--- RECORDS FOR THE EXERCISE ---
◆ ◆ ◆ ◆ ◆ ◆ ◆
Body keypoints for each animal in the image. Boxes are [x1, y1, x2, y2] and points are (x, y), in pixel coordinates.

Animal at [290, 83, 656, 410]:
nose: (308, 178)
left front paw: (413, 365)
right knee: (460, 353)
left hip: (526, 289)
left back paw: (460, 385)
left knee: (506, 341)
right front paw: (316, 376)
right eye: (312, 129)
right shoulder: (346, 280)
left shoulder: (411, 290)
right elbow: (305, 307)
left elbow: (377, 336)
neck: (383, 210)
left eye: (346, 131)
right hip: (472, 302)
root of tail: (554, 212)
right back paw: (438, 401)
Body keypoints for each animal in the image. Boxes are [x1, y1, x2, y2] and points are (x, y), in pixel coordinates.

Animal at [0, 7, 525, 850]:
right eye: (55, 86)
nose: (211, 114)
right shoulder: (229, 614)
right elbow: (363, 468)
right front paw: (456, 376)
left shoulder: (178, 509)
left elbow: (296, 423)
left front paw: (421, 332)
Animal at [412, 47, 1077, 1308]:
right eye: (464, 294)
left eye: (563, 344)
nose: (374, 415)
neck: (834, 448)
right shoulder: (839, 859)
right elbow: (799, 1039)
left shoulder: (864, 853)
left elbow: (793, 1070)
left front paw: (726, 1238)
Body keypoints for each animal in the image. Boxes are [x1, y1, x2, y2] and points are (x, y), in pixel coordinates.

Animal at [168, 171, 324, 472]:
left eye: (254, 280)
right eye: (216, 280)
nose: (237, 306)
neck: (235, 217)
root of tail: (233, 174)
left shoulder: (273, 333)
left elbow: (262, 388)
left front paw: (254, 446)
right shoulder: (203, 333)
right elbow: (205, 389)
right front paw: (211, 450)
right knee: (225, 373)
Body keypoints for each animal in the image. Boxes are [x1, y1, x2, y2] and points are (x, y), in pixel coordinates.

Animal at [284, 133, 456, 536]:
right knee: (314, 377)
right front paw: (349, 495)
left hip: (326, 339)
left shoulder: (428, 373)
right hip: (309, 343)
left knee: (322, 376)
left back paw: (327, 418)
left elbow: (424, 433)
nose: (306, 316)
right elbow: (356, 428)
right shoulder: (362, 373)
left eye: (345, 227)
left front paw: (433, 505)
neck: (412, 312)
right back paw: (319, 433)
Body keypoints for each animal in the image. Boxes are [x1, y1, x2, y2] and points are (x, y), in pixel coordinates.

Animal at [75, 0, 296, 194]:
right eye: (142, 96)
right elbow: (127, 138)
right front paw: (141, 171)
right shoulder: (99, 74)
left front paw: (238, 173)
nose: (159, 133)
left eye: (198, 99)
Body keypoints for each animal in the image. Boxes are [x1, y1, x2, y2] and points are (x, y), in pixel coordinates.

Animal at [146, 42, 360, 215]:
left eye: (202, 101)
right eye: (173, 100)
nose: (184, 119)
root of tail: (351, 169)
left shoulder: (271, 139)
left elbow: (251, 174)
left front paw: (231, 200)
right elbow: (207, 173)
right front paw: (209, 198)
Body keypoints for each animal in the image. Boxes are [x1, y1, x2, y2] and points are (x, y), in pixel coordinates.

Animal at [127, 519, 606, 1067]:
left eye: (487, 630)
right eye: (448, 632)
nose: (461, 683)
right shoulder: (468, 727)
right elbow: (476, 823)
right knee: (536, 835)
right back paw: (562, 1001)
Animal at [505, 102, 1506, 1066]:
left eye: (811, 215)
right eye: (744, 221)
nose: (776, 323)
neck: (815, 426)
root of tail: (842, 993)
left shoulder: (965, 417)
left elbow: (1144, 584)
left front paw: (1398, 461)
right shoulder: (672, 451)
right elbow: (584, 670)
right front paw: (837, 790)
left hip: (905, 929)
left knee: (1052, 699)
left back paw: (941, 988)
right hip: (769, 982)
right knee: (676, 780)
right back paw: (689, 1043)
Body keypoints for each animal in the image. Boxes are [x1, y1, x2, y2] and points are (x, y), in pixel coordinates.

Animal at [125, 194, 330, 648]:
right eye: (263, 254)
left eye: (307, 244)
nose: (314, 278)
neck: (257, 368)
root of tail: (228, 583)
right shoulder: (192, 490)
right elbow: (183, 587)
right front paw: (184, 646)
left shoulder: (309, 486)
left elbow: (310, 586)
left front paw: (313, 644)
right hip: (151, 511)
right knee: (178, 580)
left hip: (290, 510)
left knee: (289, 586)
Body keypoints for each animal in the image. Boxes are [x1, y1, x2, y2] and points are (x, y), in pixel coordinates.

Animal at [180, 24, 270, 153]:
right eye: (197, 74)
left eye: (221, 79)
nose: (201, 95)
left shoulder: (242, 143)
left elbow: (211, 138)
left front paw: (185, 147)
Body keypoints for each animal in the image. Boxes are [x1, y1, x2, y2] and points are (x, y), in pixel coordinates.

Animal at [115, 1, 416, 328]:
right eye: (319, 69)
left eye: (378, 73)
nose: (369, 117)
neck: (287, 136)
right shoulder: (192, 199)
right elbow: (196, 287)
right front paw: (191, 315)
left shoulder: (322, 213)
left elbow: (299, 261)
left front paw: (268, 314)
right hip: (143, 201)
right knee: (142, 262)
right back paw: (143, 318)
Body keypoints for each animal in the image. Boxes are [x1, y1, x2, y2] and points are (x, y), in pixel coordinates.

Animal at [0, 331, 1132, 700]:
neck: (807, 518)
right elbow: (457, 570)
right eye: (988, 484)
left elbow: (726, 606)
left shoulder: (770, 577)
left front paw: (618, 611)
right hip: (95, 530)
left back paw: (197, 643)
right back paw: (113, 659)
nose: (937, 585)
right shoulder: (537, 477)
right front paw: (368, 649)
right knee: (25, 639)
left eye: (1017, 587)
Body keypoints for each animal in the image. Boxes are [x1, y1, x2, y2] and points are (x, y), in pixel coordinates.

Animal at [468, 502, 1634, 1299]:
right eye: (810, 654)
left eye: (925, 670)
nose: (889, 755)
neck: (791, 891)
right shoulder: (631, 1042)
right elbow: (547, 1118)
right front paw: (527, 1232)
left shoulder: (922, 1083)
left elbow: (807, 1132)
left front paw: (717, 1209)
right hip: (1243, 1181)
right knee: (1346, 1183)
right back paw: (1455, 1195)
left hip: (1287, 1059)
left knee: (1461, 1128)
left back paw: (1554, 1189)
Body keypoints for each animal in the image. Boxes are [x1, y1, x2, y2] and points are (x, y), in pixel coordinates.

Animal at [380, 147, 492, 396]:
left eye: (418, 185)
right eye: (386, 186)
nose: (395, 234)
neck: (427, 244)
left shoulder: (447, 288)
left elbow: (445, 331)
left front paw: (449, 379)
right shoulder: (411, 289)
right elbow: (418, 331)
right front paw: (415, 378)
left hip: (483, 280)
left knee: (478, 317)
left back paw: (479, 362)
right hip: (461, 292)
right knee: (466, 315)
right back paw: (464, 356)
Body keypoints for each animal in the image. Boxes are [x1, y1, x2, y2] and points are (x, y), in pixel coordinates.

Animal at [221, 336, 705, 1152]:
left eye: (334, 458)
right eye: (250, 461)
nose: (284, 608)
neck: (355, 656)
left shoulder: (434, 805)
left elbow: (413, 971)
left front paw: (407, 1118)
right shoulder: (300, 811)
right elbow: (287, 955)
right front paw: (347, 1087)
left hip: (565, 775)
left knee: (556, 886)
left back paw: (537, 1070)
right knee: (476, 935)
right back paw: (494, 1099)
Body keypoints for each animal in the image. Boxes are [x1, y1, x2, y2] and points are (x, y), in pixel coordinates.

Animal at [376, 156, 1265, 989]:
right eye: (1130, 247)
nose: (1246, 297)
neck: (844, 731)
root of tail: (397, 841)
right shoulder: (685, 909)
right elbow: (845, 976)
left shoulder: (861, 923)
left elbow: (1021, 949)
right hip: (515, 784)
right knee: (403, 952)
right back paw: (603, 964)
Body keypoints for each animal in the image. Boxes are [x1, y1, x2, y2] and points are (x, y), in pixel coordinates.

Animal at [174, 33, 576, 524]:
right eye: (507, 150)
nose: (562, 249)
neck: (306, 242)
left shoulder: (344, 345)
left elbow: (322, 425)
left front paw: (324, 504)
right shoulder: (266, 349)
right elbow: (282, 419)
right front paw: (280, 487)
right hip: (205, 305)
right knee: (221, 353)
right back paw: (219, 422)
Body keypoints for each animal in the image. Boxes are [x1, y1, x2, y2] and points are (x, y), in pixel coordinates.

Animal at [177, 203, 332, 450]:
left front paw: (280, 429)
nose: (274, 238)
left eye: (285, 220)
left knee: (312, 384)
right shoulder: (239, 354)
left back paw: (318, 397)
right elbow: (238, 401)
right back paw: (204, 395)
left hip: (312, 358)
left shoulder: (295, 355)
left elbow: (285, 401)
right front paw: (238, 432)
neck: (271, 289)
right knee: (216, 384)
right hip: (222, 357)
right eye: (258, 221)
◆ ◆ ◆ ◆ ◆ ◆ ◆
Set down exactly the lines from the opening line of the material through the line in which "right elbow: (363, 468)" occurs, both included, and no other lines.

--- SOLUTION TO THE PROBLEM ---
Body keypoints for each animal in the image. Boxes are [x1, y1, x2, y2] and points are (x, y), in pixel coordinates.

Animal at [290, 83, 656, 410]:
nose: (308, 178)
left front paw: (413, 365)
right knee: (460, 353)
left hip: (526, 289)
left back paw: (460, 385)
left knee: (506, 341)
right front paw: (316, 376)
right eye: (312, 129)
right shoulder: (346, 280)
left shoulder: (411, 290)
right elbow: (305, 307)
left elbow: (377, 336)
neck: (383, 210)
left eye: (346, 131)
right hip: (472, 302)
root of tail: (554, 212)
right back paw: (438, 401)
Body keypoints for each animal in the image. Boxes are [x1, y1, x2, y2] and points are (x, y), in pixel coordinates.

Animal at [0, 7, 525, 850]:
right eye: (55, 86)
nose: (211, 114)
right shoulder: (229, 614)
right elbow: (363, 468)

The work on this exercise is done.